First of all, you will need the handy build scripts located in this tar file:
https://www.cs.huji.ac.il/project/lawa/downloadables/hadoop-buildscript.tar
These are heavily modified versions of the "official" 0.21.x build scripts (the ones which they apparently used to release 0.21.0, and which do not work in their plain form).
Follow the instructions:
1) First of all, you need the Hadoop sources in three sub-directories at the same directory. This directory also needs to contain the build scripts from the build script tar file you downloaded. The names matter, so please name the Hadoop projects in the following fashion:
hadoop-common
hadoop-hdfs
hadoop-mapreduce
For example, I have:
~/hadoop-workspace/hadoop-common
~/hadoop-workspace/hadoop-hdfs
~/hadoop-workspace/hadoop-mapreduce
With the build scripts located in ~/hadoop-workspace
2) zlib must be installed. You can get it (in Ubuntu 10.4) by running:
sudo apt-get install zlib1g zlib1g-dev
3) You need svn to be installed. You can get it (in Ubuntu 10.4) by running:
sudo apt-get install subversion
4) You need g++. You can get it (in Ubuntu 10.4) by running:
sudo apt-get install g++
5) You need Java 6 to build Hadoop. In Ubuntu 10.4 you can get it by running:
add-apt-repository "deb http://archive.canonical.com/ lucid partner" apt-get update sudo apt-get install sun-java6-jdk sun-java6-jre
6) You need Forrest, download a release from here:
http://forrest.apache.org/mirrors.cgi#how
The location where it is extracted will be referenced from the script as FORREST_HOME.

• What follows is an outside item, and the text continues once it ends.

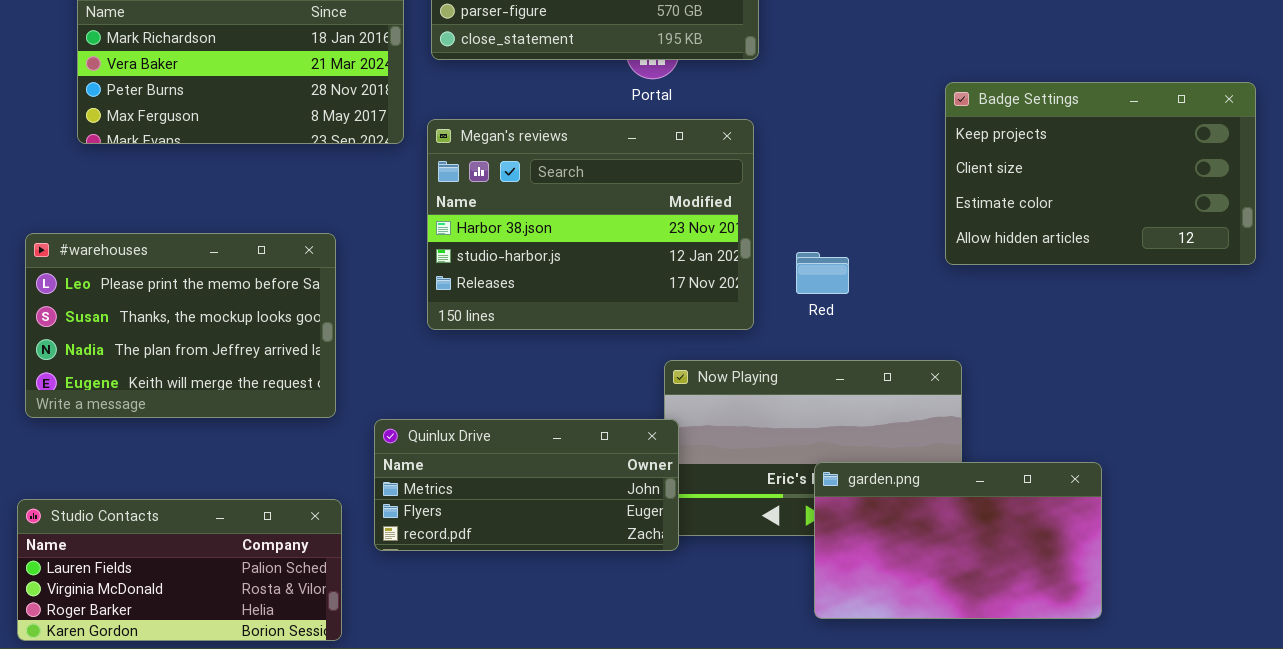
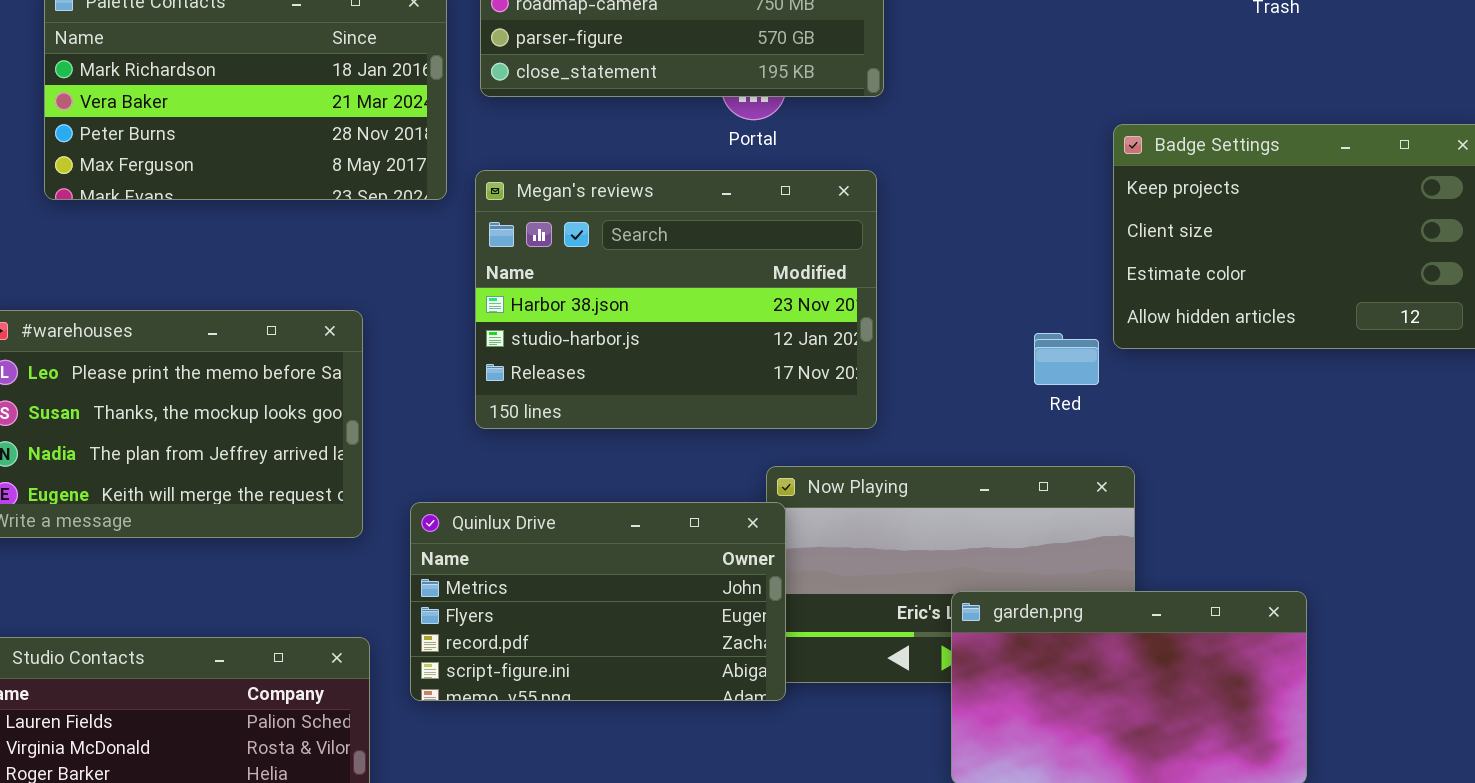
Red: [796,252,849,294] -> [1034,333,1099,385], moved
Quinlux Drive: [374,419,679,551] -> [410,502,786,701], resized

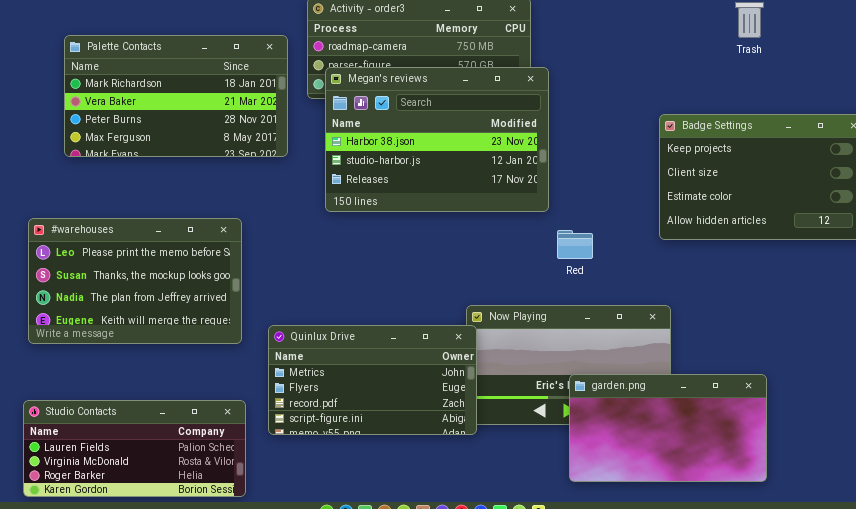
Megan's reviews: [475,170,877,429] -> [325,67,549,212], moved
Red: [1034,333,1099,385] -> [557,230,593,259], moved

7) You need Java 5 JDK for Forrest. You can get it by downloading it from the web in .bin form for Ubuntu. chmod it so you can execute the .bin file, and run it. It will create a folder you can then move anywhere you like. You will reference it from the building script as JAVA5_HOME.
8) You need Xerces-C 2.8.x (3.1.x WILL NOT WORK! Save yourself the time I already wasted!), download it from here:
http://xerces.apache.org/xerces-c/download.cgi
Build/Install it according to the instructions here:
http://xerces.apache.org/xerces-c/build-2.html
You can also download a binary distribution of Xerces-C. The root directory of the distribution will be referenced from the script as XERCES_C_HOME.
9) Open the build-local-defs.sh script file. Set the variables within as appropriate for your machine. Please use full, rather than relative, paths.
10) The Eclipse-Plugin in 0.21 Map Reduce fails to compile, but it is not needed to setup a cluster (It makes running programs on it easier, though). The current work-around is to delete the folder from the Hadoop Mapreduce project prior to executing the build script. It is located in:
${MAPREDUCE_DIR}/src/contrib/eclipse-plugin, simply delete this directory (or move it out of the project).
11) There is a problem with the build.xml file for hadoop-mapreduce 0.21. If you specify a release version other than 0.21.0 in build-local-defs.sh it will fail to build because it will specifically look for 0.21.0 in the init target of said build.xml file due to an internal problem. You are welcome to try and figure it out, but if you just want it to work:
+ Go to your hadoop-mapreduce directory and edit build.xml.
+ Find the "init" target (search for: target name="init").
+ In this target, find the tag:
<unzip src="${common.ivy.lib.dir}/hadoop-hdfs-${hadoop-hdfs.version}.jar.jar" dest="${build.dir}"> Finally, change ${hadoop-hdfs.version} to ${version}.
12) Execute the build-hadoop.sh script. The result will be a tar file containing the built Hadoop release located in the same directory as build-hadoop.sh script as well as a directory named hadoop-<version> containing the same release.
Good Luck!